Your goal
From the listing below, restate word for word the lines from the line containing "Redaktionschef och tf ansv" down through the line containing "Datenschutz". Exclude pictures.

━━━━

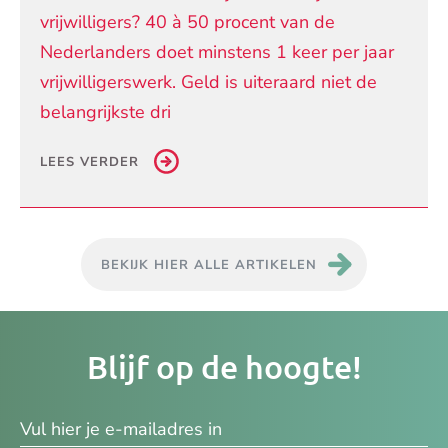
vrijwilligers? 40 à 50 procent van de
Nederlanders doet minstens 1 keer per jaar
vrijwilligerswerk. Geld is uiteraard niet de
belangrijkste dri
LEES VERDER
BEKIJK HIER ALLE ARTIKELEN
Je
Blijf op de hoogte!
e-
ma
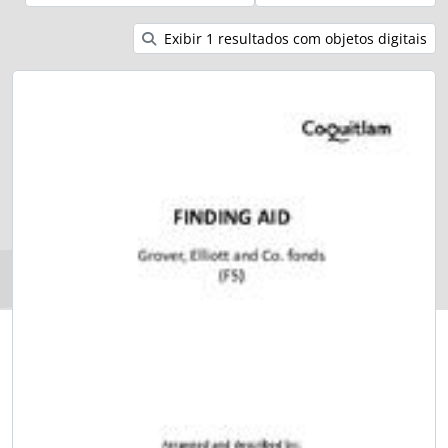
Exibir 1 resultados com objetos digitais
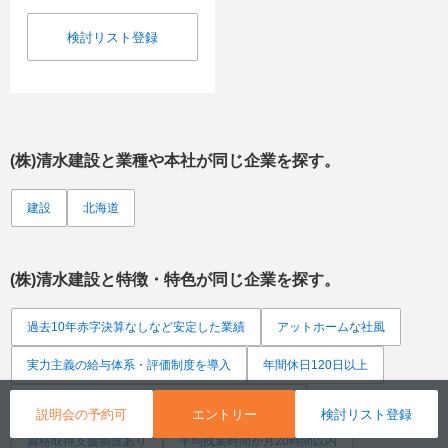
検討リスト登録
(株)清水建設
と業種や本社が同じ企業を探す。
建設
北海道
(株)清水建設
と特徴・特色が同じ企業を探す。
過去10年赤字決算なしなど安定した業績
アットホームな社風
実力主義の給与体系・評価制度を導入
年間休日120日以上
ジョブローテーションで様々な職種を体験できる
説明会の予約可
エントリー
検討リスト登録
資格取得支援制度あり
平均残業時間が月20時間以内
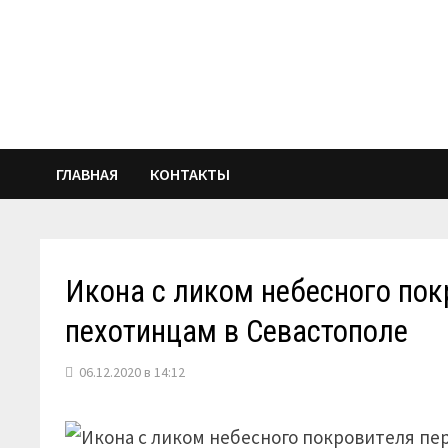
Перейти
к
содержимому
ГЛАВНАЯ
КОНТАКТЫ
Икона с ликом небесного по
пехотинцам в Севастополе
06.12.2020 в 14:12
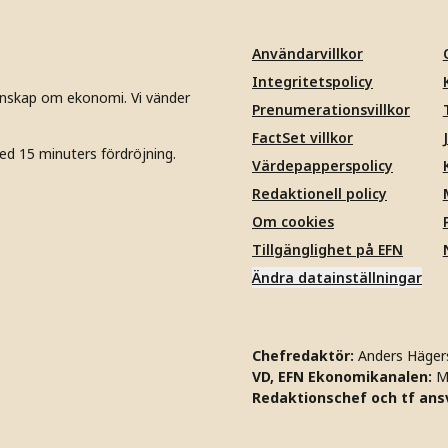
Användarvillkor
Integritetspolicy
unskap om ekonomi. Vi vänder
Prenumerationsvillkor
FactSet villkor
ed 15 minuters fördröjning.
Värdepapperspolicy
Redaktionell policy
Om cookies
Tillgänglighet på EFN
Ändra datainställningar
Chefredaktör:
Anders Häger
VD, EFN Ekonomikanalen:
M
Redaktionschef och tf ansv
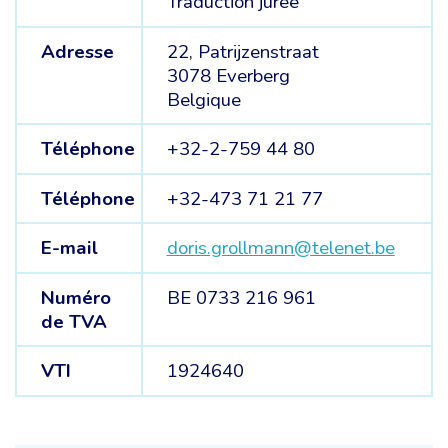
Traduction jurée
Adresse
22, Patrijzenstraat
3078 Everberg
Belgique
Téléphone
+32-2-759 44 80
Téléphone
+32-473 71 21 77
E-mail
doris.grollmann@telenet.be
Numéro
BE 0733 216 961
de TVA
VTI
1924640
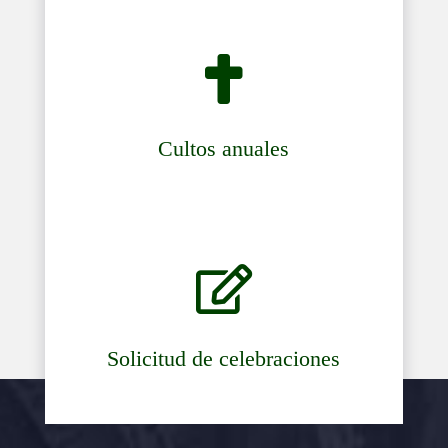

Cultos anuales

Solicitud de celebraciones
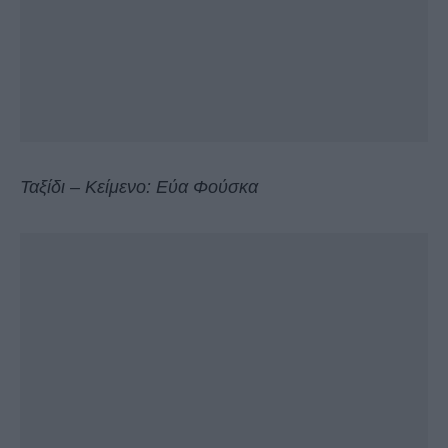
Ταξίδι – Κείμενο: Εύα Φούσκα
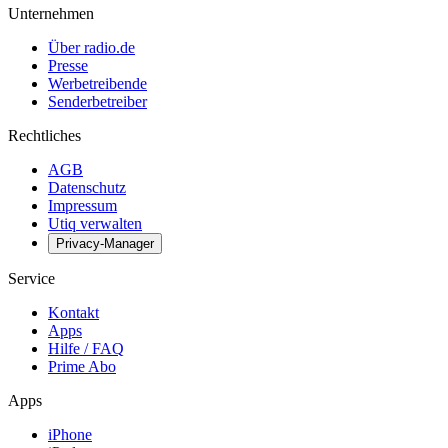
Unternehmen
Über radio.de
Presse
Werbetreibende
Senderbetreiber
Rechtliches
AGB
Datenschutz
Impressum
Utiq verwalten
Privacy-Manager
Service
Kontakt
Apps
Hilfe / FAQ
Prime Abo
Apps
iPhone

━━━━

Response for this exercise
Redaktionschef och tf ansv
Traduction jurée
Adresse
22, Patrijzenstraat
3078 Everberg
Belgique
Téléphone
+32-2-759 44 80
Téléphone
+32-473 71 21 77
E-mail
doris.grollmann@telenet.be
Numéro
BE 0733 216 961
de TVA
VTI
1924640

Cultos anuales

Solicitud de celebraciones
Ταξίδι – Κείμενο: Εύα Φούσκα
Unternehmen
Über radio.de
Presse
Werbetreibende
Senderbetreiber
Rechtliches
AGB
Datenschutz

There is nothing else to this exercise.